RewriteRule matching flename not url in substitutoin

Discussion in 'Apache' started by brain004, Oct 27, 2012.

  1. #1
    I wrote a CGI script (in python) that transforms XML files into XHTML for display in the client.

    It is invoked as follows: http://hostname/path/scriptname.py?p=filename.xml

    However, I much prefer a cleaner URL to be seen by the client: http://hostname/path/filename

    The solution seems to be a RewriteRule directive. Since I am using shared hosting, I do not have access to httpd.conf. However, I am able to create an .htaccess file.

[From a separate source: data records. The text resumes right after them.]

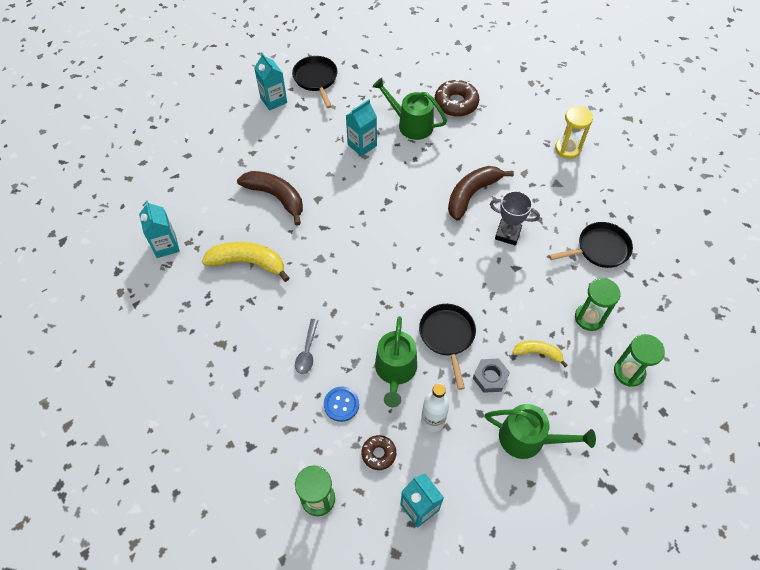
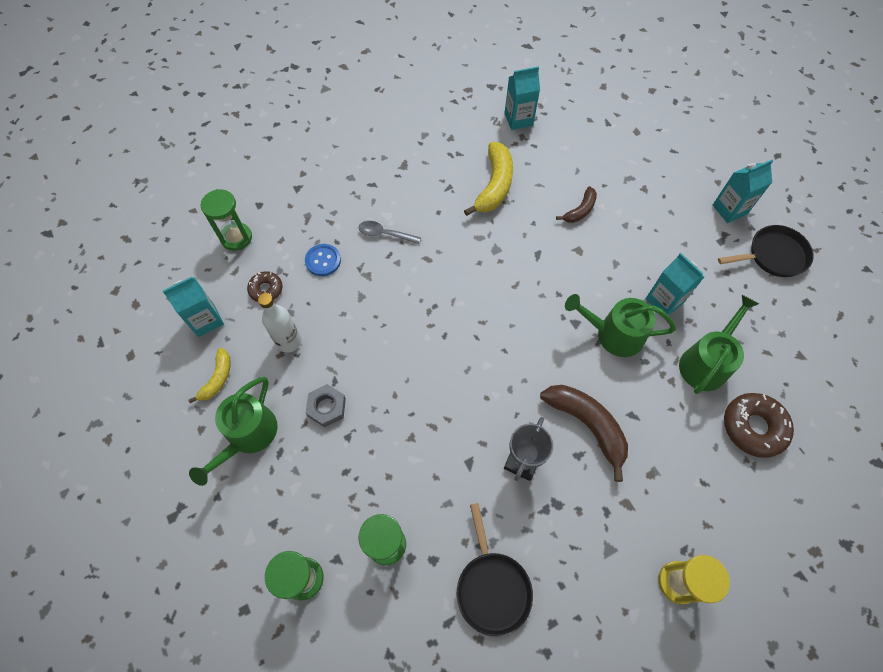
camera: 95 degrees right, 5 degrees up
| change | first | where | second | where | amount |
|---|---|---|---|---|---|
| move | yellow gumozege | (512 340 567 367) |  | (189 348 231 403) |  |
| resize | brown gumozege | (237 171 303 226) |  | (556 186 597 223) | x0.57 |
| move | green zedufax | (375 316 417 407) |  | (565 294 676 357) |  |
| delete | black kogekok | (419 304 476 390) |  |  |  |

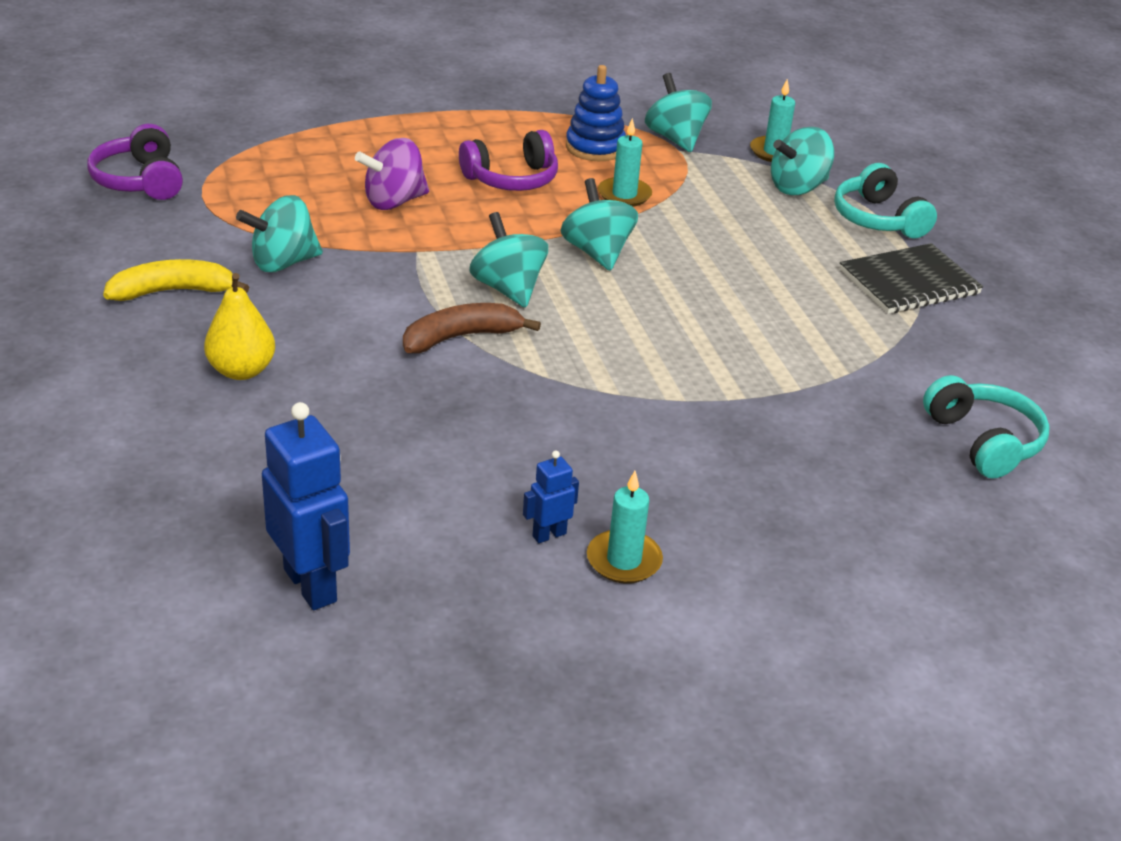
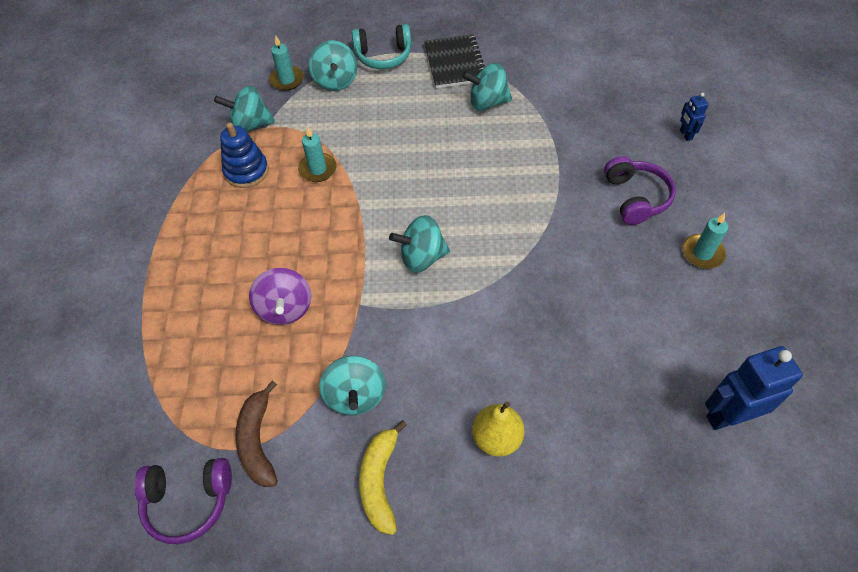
camera: 70 degrees left, 20 degrees up
| change | first | where | second | where | amount |
|---|---|---|---|---|---|
| move | brown gumozege | (403 303 541 353) |  | (235 381 278 487) |  |
| move | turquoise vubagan | (560 178 638 271) |  | (462 63 512 111) |  |
| move | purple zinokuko | (459 130 558 191) |  | (604 156 676 225) |  |
| move | blue vezoro | (523 451 579 543) |  | (680 93 708 141) |  |
| delete | turquoise zinokuko | (923 375 1050 479) |  |  |  |

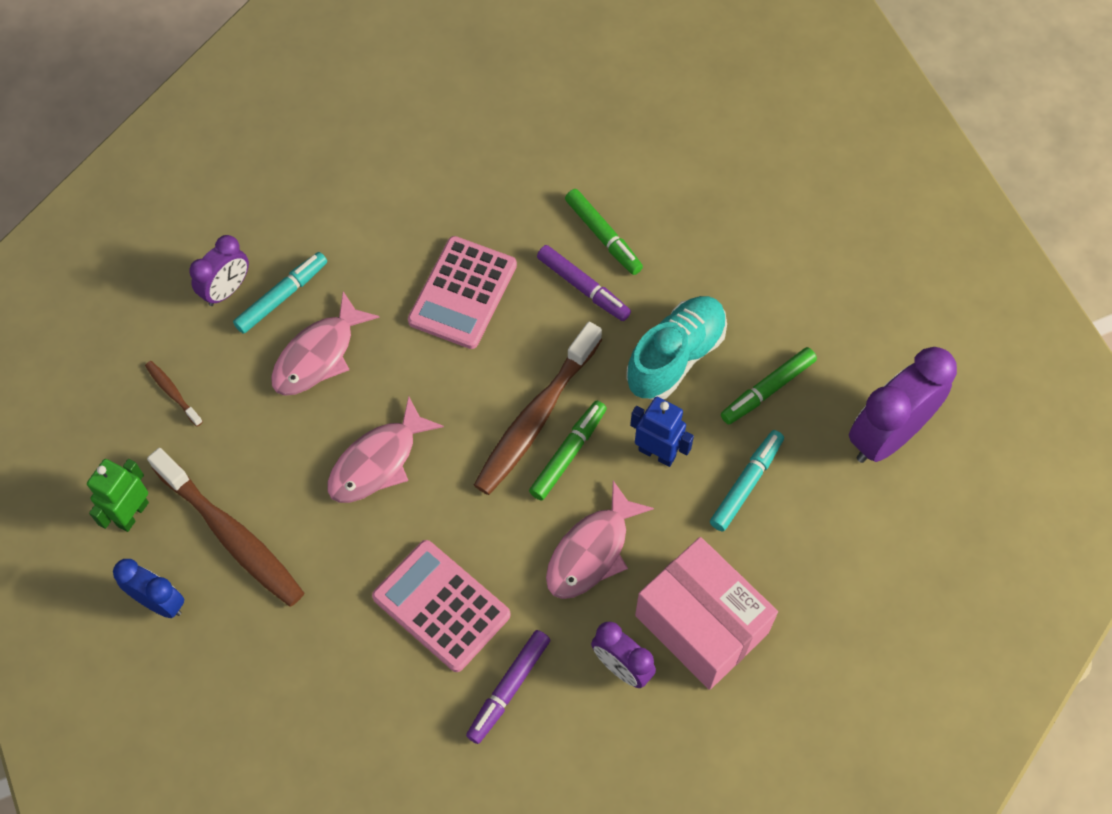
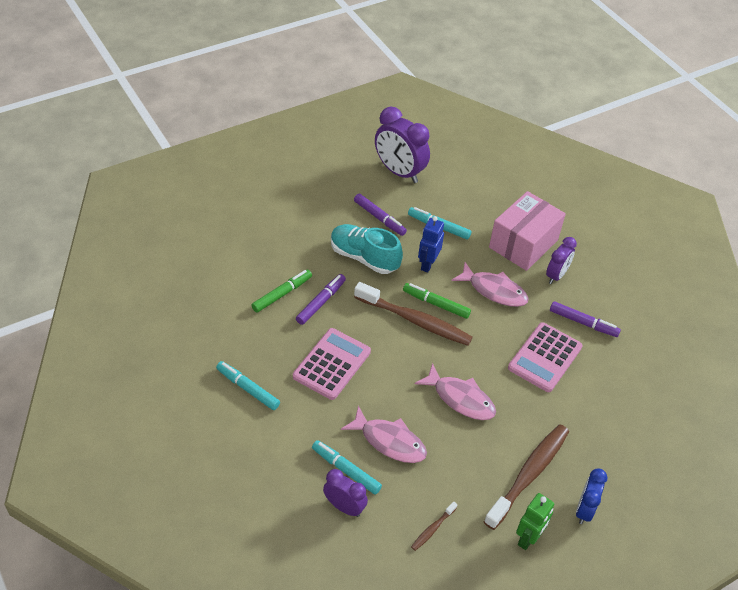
camera: 100 degrees left, 15 degrees down
| change | first | where | second | where | amount |
|---|---|---|---|---|---|
| insert |  |  | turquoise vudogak | (216 361 280 410) |  |
| rotate | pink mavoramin | (408 236 517 349) |  | (293 328 371 400) | 75 degrees counterclockwise |
| recolor | green vudogak | (721 347 817 424) | purple vudogak | (354 194 407 236) |  |
| rotate | green vezoro | (87 459 149 532) |  | (516 493 554 550) | 75 degrees counterclockwise |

    Creating such a file in the /path directory, it would seem that the correct rule is:
    RewriteRule ^(.+)$ index.py?p=$1.xml

    However, when this rule is executed for the above clean version of the path, $1 is actually set to "index.py", not "filename". This is useless, because I already know the name of the script. What I don't know is the final component of the request URL. How can I fix the rule to set $1 to "filename"?

    Thanks.
     
    brain004, Oct 27, 2012 IP
  2. pr0t0n

    pr0t0n Well-Known Member

    Messages:
    243
    Likes Received:
    10
    Best Answers:
    10
    Trophy Points:
    128
    #2
    If I understood the problem correctly then you could add RewriteCond condition one line prior to your RewriteRule, for example like this:
    
    RewriteCond %{REQUEST_URI} !scriptname.py
    
    Code (markup):
    Translated to English it tells Apache: "If not trying to open scriptname.py then satisfy the rule bellow".

    Cheers.
     
    pr0t0n, Oct 28, 2012 IP
  3. brain004

    brain004 Peon

    Messages:
    6
    Likes Received:
    0
    Best Answers:
    0
    Trophy Points:
    1
    #3
    Thanks for the reply, but this wouldn't solve the problem.

    Let me clarify.

    The issue is that when the browser shows this URL

    http://hostname/path/filename

    Apache rewrites it to

    http://hostname/path/scriptname.py?p=scriptname.py.xml

    but I need it to be rewritten to

    http://hostname/path/scriptname.py?p=filename.xml

    I should also note that in my original message, there are a few appearances of "index.py", which should be "scriptname.py".
     
    brain004, Oct 28, 2012 IP
  4. pr0t0n

    pr0t0n Well-Known Member

    Messages:
    243
    Likes Received:
    10
    Best Answers:
    10
    Trophy Points:
    128
    #4
    Have you tested my code?
    I believe it's because it is trying to rewrite it in two steps
    1. it rewrites /path/filename to /path/scriptname.py?p=filename.xml
    2. it tries to rewrite it again since your rule matches scriptname.py file as well, so it tries to rewrite /path/scriptname.py?p=filename.xml to /path/scriptname.py?p=scriptname.py.xml
    Theoretically it should loop the step number 2, and perhaps stop at some loop if it has a limit of rewrite loops.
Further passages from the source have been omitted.